Masking is a pseudo-anonymization method that refers to hiding some of the information in the dataset using alternative characters. Masking techniques are widely used for hiding parts of credit card numbers during credit card processes and payments.

However, remaining identifying data (date of birth, zip code, gender, marital status, etc.) could be combined to re-identify persons and compromise their privacy. Note that the triple (date of birth, gender, zip code) is enough to uniquely identify at least 87% of US citizens in publicly available datasets. Such identifying data are also called quasi-identifiers or indirect identifiers.

K-anonymity is a real privacy guarantee, proved and established mathematically. It guarantees that every combination of values of quasi-identifiers can be indistinctly matched to at least k persons. In order to achieve that, quasi-identifiers are pooled in a larger group that contains information corresponding to any single person. K refers to the occurrences of each combination of quasi-identifiers in the dataset. If k=3, the dataset is 3-anonymous, meaning at least three records (persons) share the same quasi-identifier values. Pooling the quasi-identifiers in larger groups is achieved through generalization, hence reducing an attribute's specificity by substituting a specific value for a more general one. For example, specific age values can be generalized into age groups (e.g., the group 30-35 includes the age values of 30, 31, 32, 33, 34, 35). In the case of data values that are irrelevant to the purpose of the data collection, k-anonymity can be achieved by using suppression complementary to generalization. Suppression refers to removing an attribute's value entirely from the dataset.

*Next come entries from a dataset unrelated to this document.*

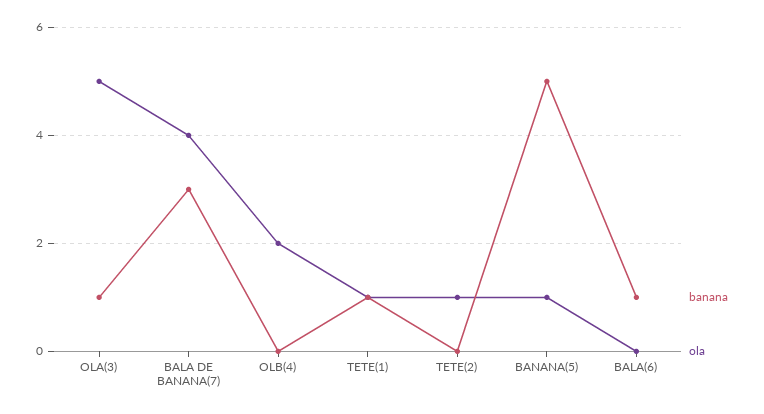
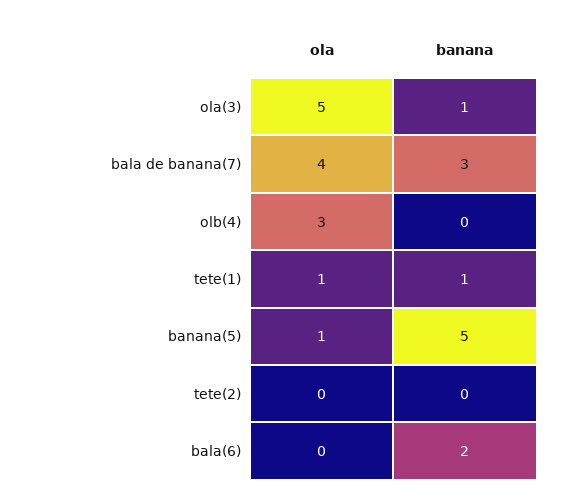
  {
    "banana": {
      "OLA(3)": 1,
      "BALA DE BANANA(7)": 3,
      "OLB(4)": 0,
      "TETE(1)": 1,
      "TETE(2)": 0,
      "BANANA(5)": 5,
-     "BALA(6)": 1
+     "BALA(6)": 2
    },
    "ola": {
      "OLA(3)": 5,
      "BALA DE BANANA(7)": 4,
-     "OLB(4)": 2,
+     "OLB(4)": 3,
      "TETE(1)": 1,
-     "TETE(2)": 1,
+     "TETE(2)": 0,
      "BANANA(5)": 1,
      "BALA(6)": 0
    }
  }

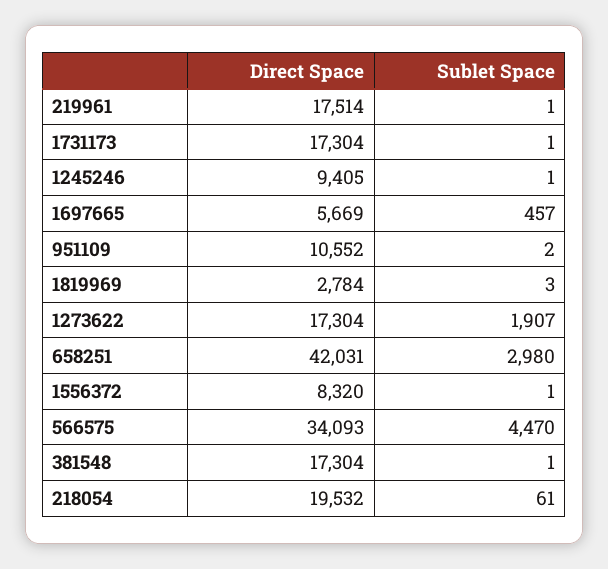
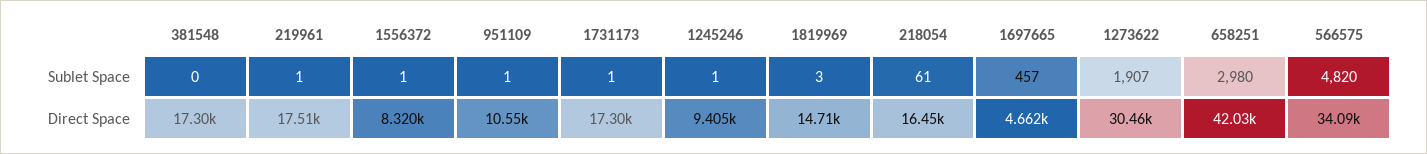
  {
    "Direct Space": {
      "219961": 17514,
      "1731173": 17304,
      "1245246": 9405,
-     "1697665": 5669,
+     "1697665": 4662,
      "951109": 10552,
-     "1819969": 2784,
+     "1819969": 14710,
-     "1273622": 17304,
+     "1273622": 30460,
      "658251": 42031,
      "1556372": 8320,
      "566575": 34093,
      "381548": 17304,
-     "218054": 19532
+     "218054": 16450
    },
    "Sublet Space": {
      "219961": 1,
      "1731173": 1,
      "1245246": 1,
      "1697665": 457,
-     "951109": 2,
+     "951109": 1,
      "1819969": 3,
      "1273622": 1907,
      "658251": 2980,
      "1556372": 1,
-     "566575": 4470,
+     "566575": 4820,
-     "381548": 1,
+     "381548": 0,
      "218054": 61
    }
  }

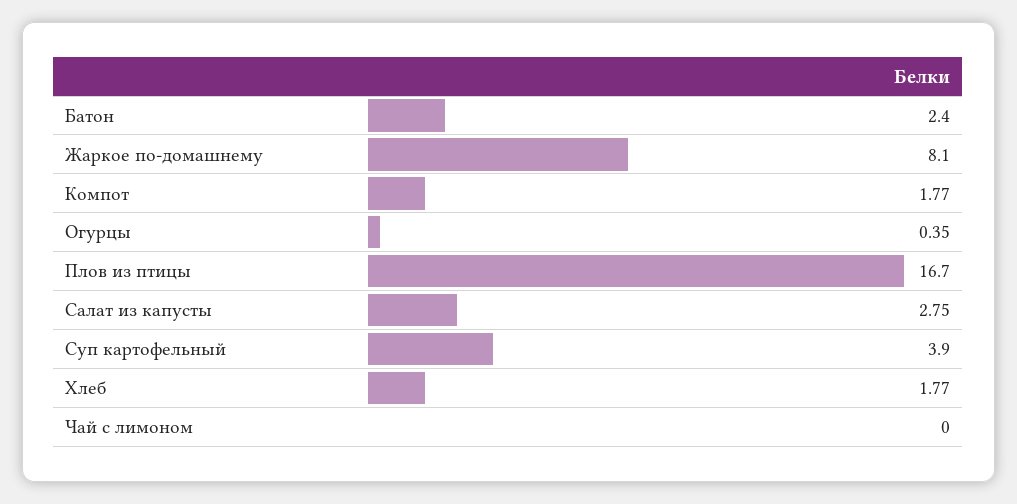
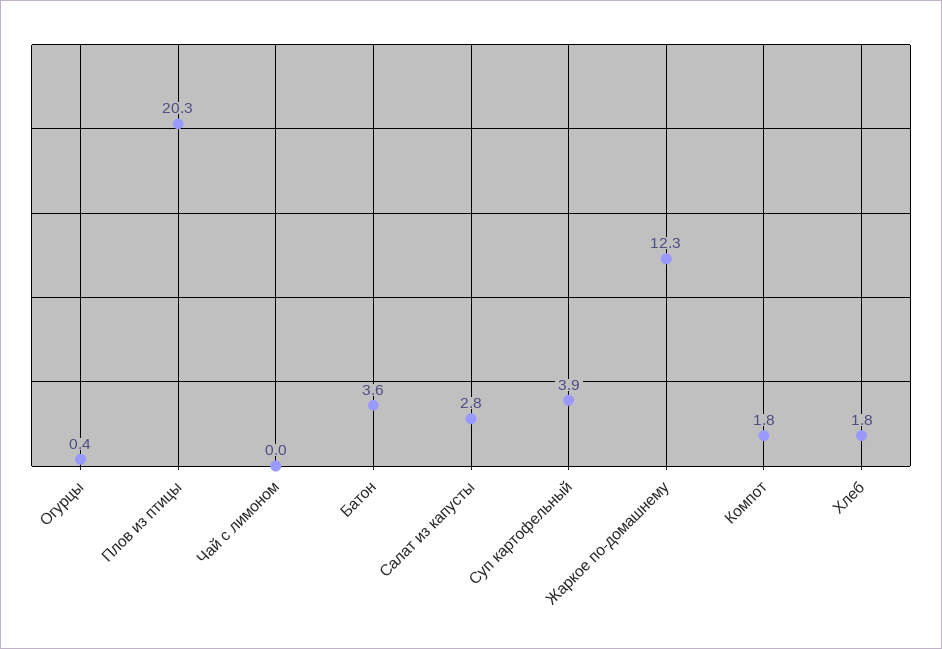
  {
-   "Батон": 2.4,
+   "Батон": 3.6,
-   "Жаркое по-домашнему": 8.1,
+   "Жаркое по-домашнему": 12.3,
    "Компот": 1.77,
    "Огурцы": 0.35,
-   "Плов из птицы": 16.7,
+   "Плов из птицы": 20.3,
    "Салат из капусты": 2.75,
    "Суп картофельный": 3.9,
    "Хлеб": 1.77,
    "Чай с лимоном": 0
  }

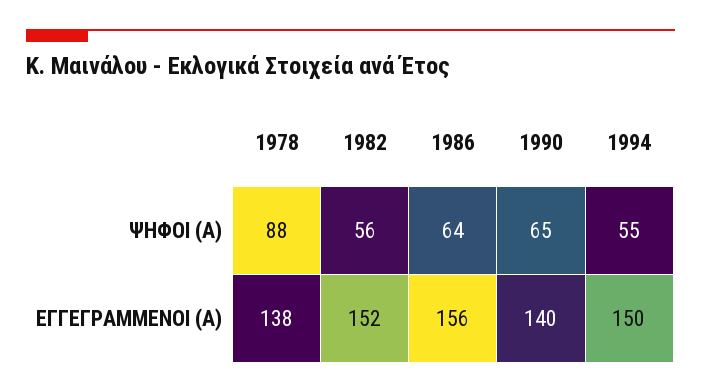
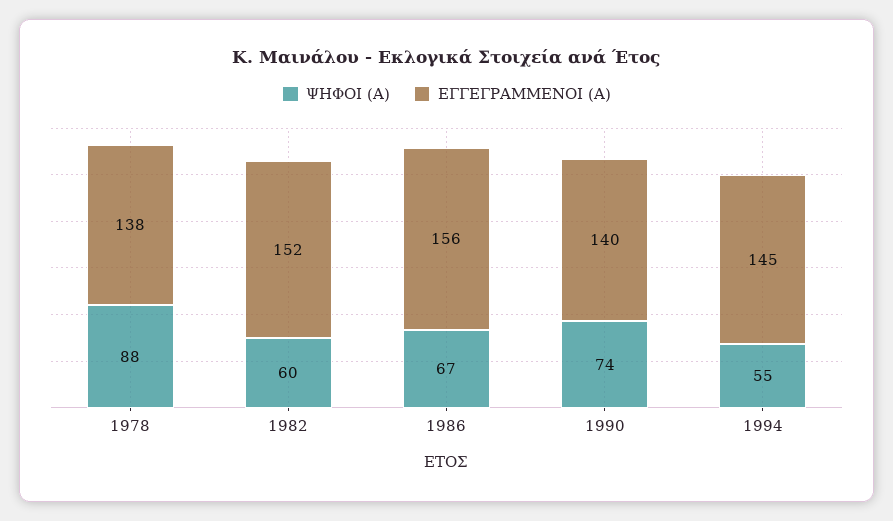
  {
    "ΨΗΦΟΙ (Α)": {
      "1978": 88,
-     "1982": 56,
+     "1982": 60,
-     "1986": 64,
+     "1986": 67,
-     "1990": 65,
+     "1990": 74,
      "1994": 55
    },
    "ΕΓΓΕΓΡΑΜΜΕΝΟΙ (Α)": {
      "1978": 138,
      "1982": 152,
      "1986": 156,
      "1990": 140,
-     "1994": 150
+     "1994": 145
    }
  }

Km-anonymity is a weaker form of k-anonymity that is better suited for high-dimensional data. As in k-anonymity, the algorithm considers a number n of quasi-identifiers but now limits the guarantee against adversaries that know only m of the n quasi-identifiers (m << n). In other words, the anonymization algorithm guarantees that each combination of m quasi-identifiers appears at least k times in the datasets, independently of the total number n of quasi-identifiers.

Generalization and suppression should be used while preserving the usability of the data. To reduce information loss, using demographic statistics can provide limited yet valuable privacy guarantees. In this case, k-anonymity may not hold for the entire dataset; however, it is guaranteed a population distribution.